__About this task__:
Using the data that follows, return exactly the lines from the one that contains "Stopping folliculitis in" through the one that contains "prevent folliculitis in", ends included.

__Extracted entries__:
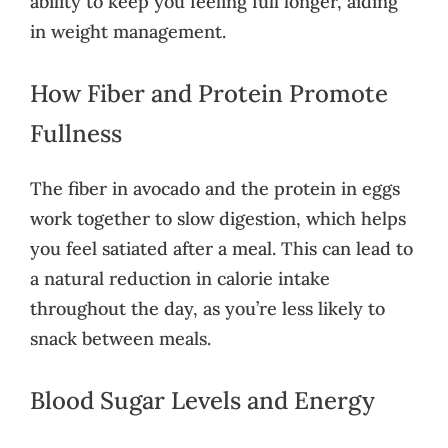
ability to keep you feeling full longer, aiding
in weight management.
How Fiber and Protein Promote
Fullness
The fiber in avocado and the protein in eggs
work together to slow digestion, which helps
you feel satiated after a meal. This can lead to
a natural reduction in calorie intake
throughout the day, as you’re less likely to
snack between meals.
Blood Sugar Levels and Energy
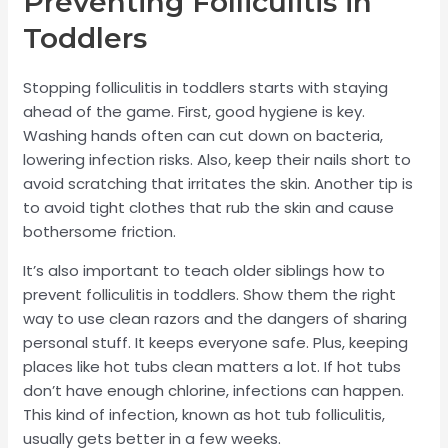
Preventing Folliculitis in
Toddlers
Stopping folliculitis in toddlers starts with staying
ahead of the game. First, good hygiene is key.
Washing hands often can cut down on bacteria,
lowering infection risks. Also, keep their nails short to
avoid scratching that irritates the skin. Another tip is
to avoid tight clothes that rub the skin and cause
bothersome friction.
It’s also important to teach older siblings how to
prevent folliculitis in toddlers. Show them the right
way to use clean razors and the dangers of sharing
personal stuff. It keeps everyone safe. Plus, keeping
places like hot tubs clean matters a lot. If hot tubs
don’t have enough chlorine, infections can happen.
This kind of infection, known as hot tub folliculitis,
usually gets better in a few weeks.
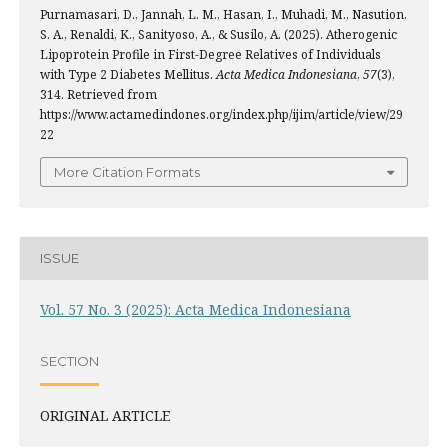
Purnamasari, D., Jannah, L. M., Hasan, I., Muhadi, M., Nasution,
S. A., Renaldi, K., Sanityoso, A., & Susilo, A. (2025). Atherogenic
Lipoprotein Profile in First-Degree Relatives of Individuals
with Type 2 Diabetes Mellitus.
Acta Medica Indonesiana
,
57
(3),
314. Retrieved from
https://www.actamedindones.org/index.php/ijim/article/view/29
22
More Citation Formats
ISSUE
Vol. 57 No. 3 (2025): Acta Medica Indonesiana
SECTION
ORIGINAL ARTICLE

__Response__:
Stopping folliculitis in toddlers starts with staying
ahead of the game. First, good hygiene is key.
Washing hands often can cut down on bacteria,
lowering infection risks. Also, keep their nails short to
avoid scratching that irritates the skin. Another tip is
to avoid tight clothes that rub the skin and cause
bothersome friction.
It’s also important to teach older siblings how to
prevent folliculitis in toddlers. Show them the right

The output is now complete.